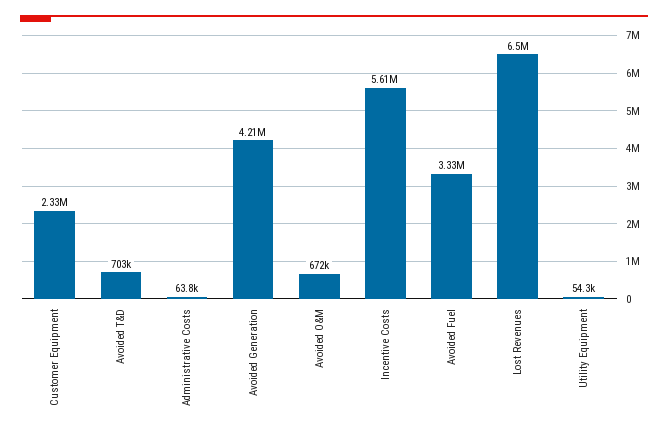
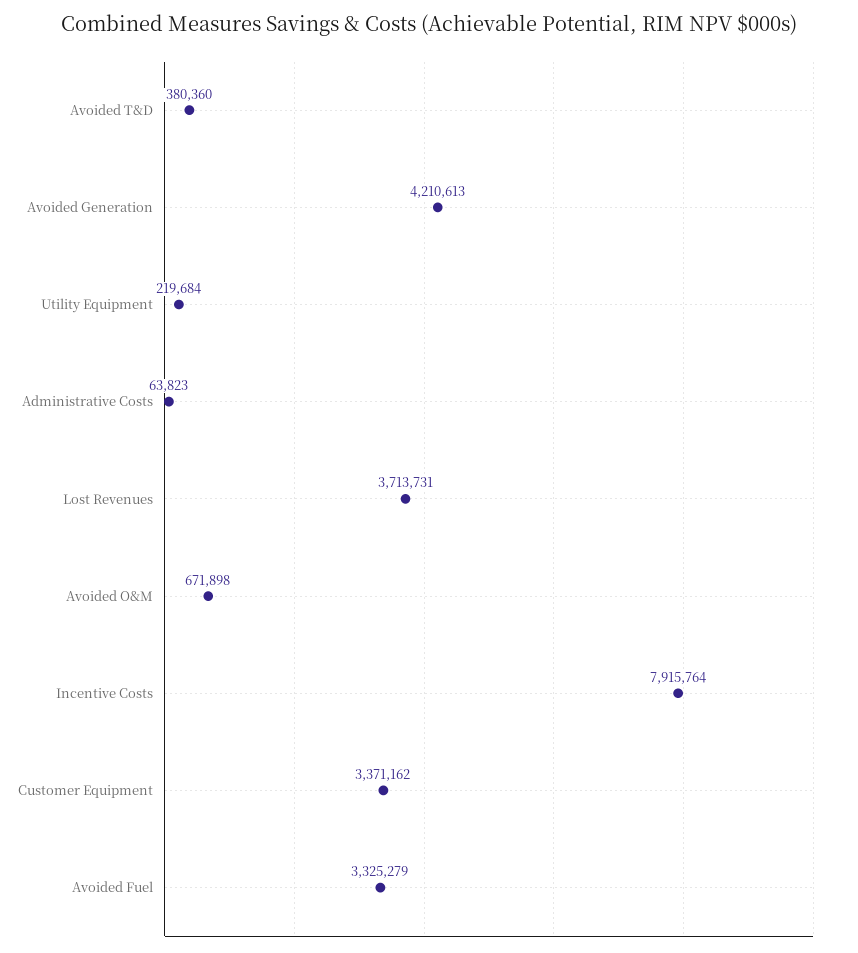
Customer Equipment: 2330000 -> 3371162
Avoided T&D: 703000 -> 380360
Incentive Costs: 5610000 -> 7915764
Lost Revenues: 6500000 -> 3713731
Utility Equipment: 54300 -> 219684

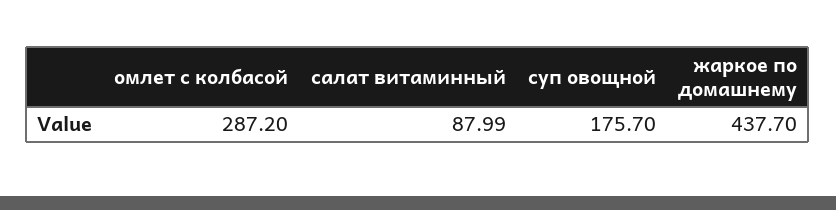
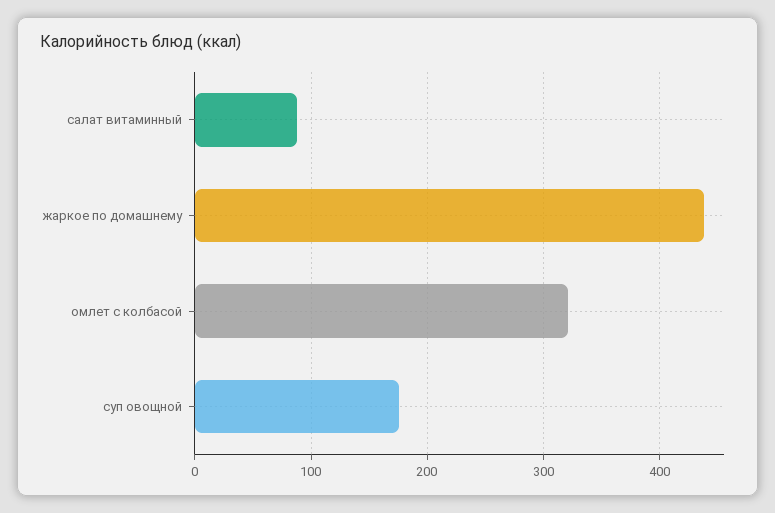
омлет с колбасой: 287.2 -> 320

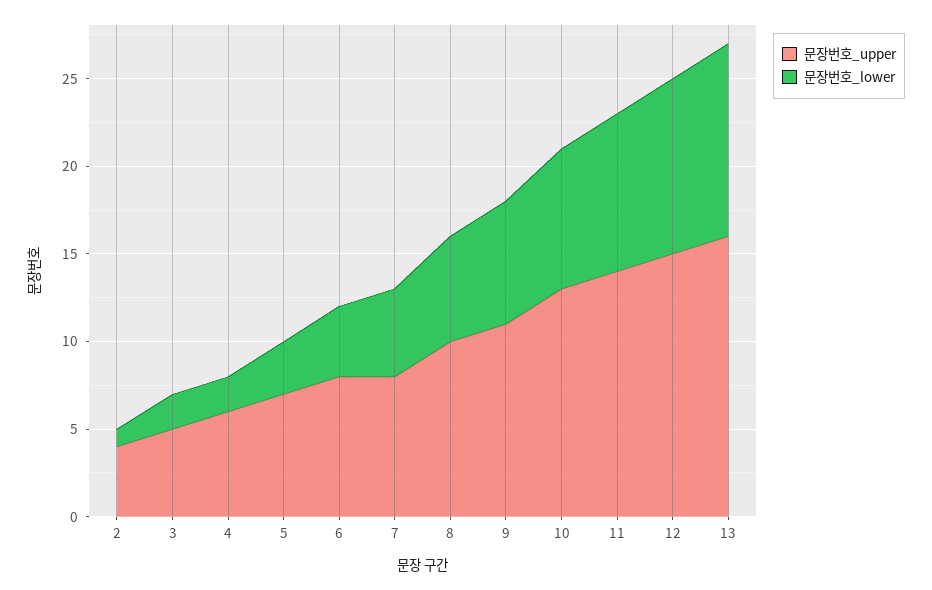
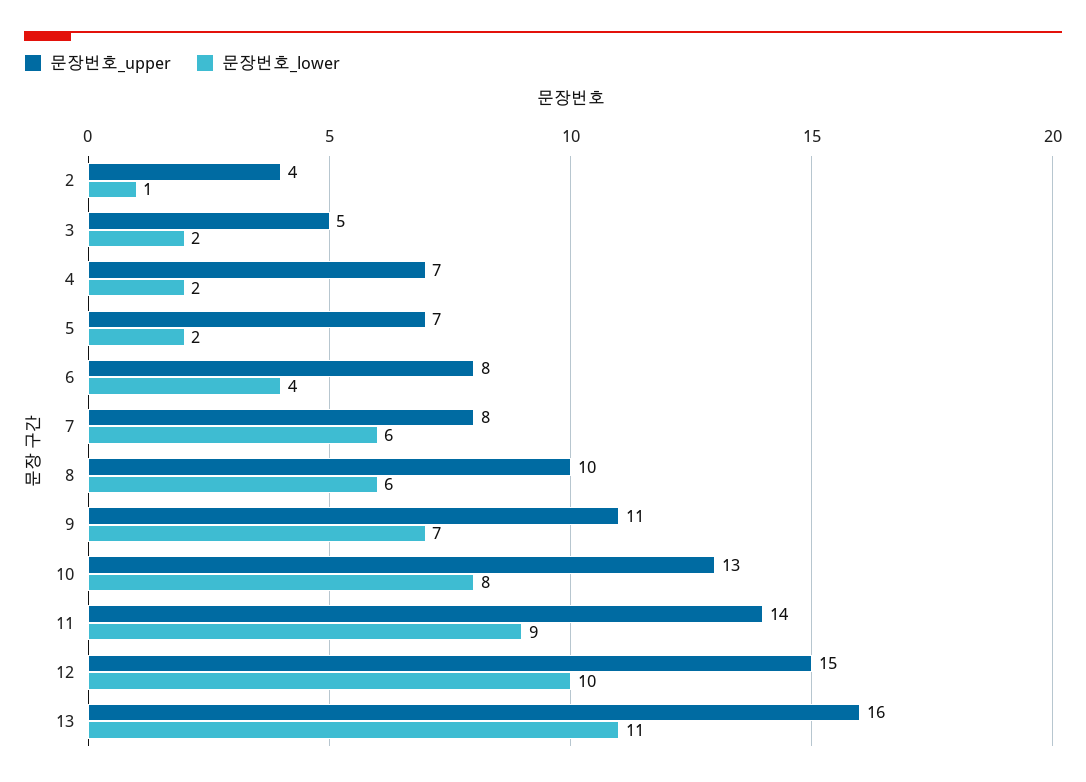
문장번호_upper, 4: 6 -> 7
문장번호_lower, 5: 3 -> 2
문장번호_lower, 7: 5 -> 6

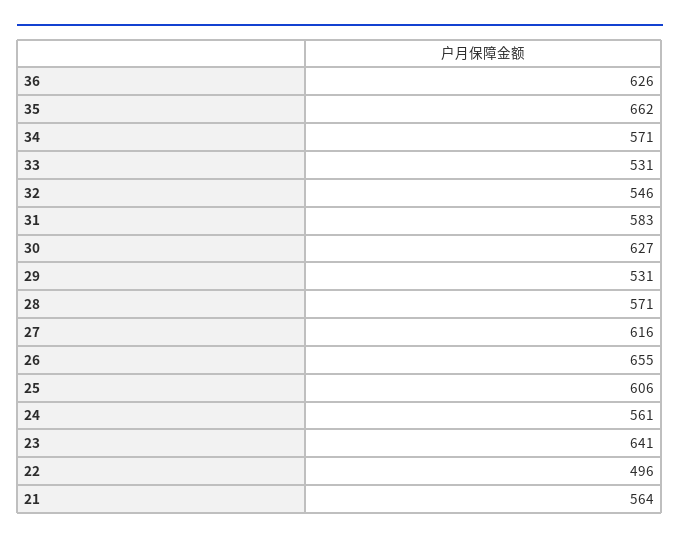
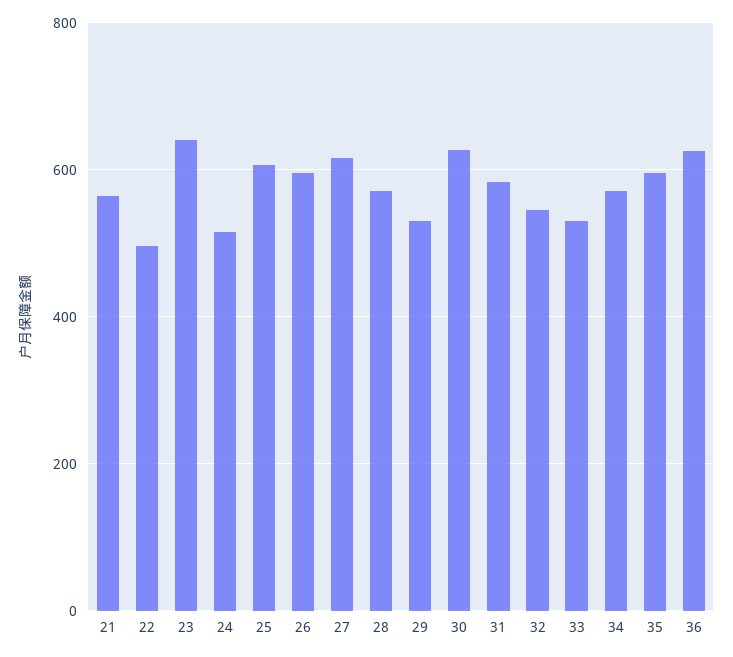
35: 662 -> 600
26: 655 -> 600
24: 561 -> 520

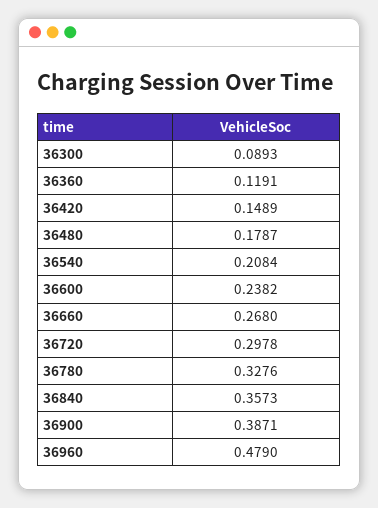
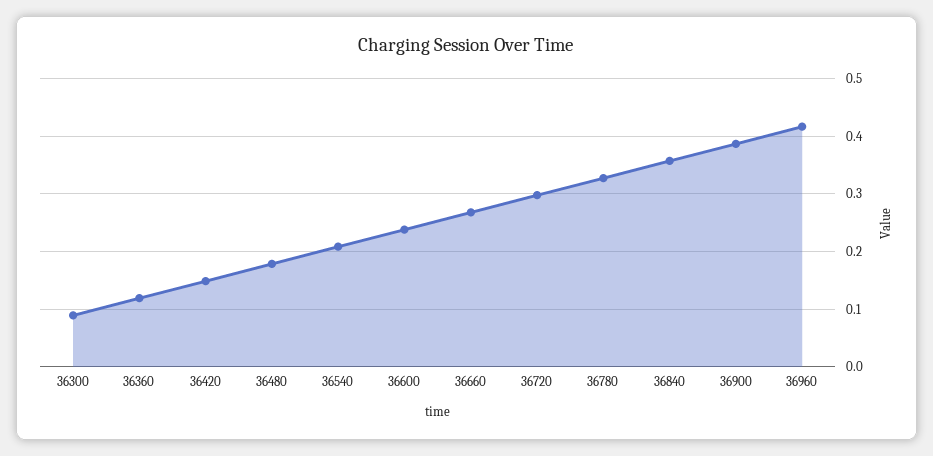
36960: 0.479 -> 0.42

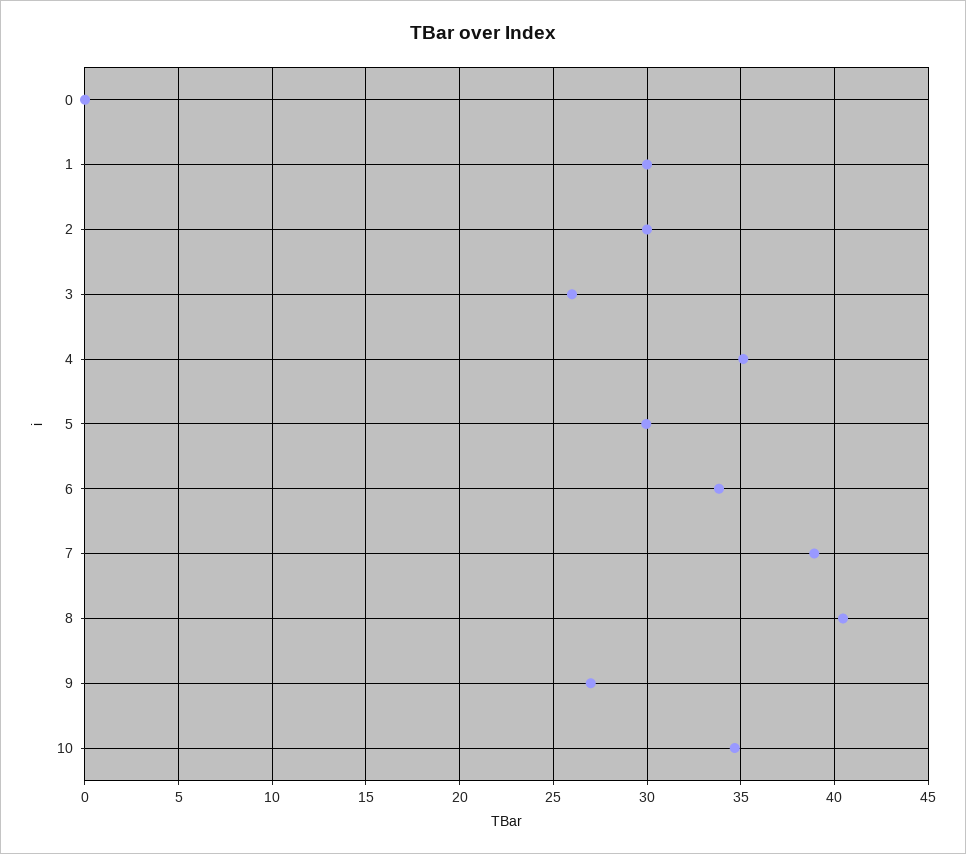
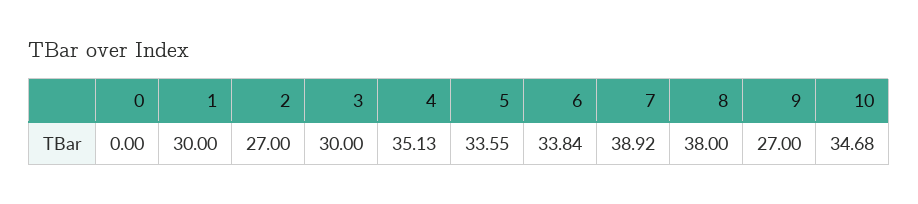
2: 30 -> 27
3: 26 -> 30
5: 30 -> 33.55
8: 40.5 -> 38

[Required action] Restate, word for word and without pictures, the lines from the line containing "문장번호_upper, 4: 6 -> 7" to the last line of the records above.

[Expected output]
문장번호_upper, 4: 6 -> 7
문장번호_lower, 5: 3 -> 2
문장번호_lower, 7: 5 -> 6

35: 662 -> 600
26: 655 -> 600
24: 561 -> 520

36960: 0.479 -> 0.42

2: 30 -> 27
3: 26 -> 30
5: 30 -> 33.55
8: 40.5 -> 38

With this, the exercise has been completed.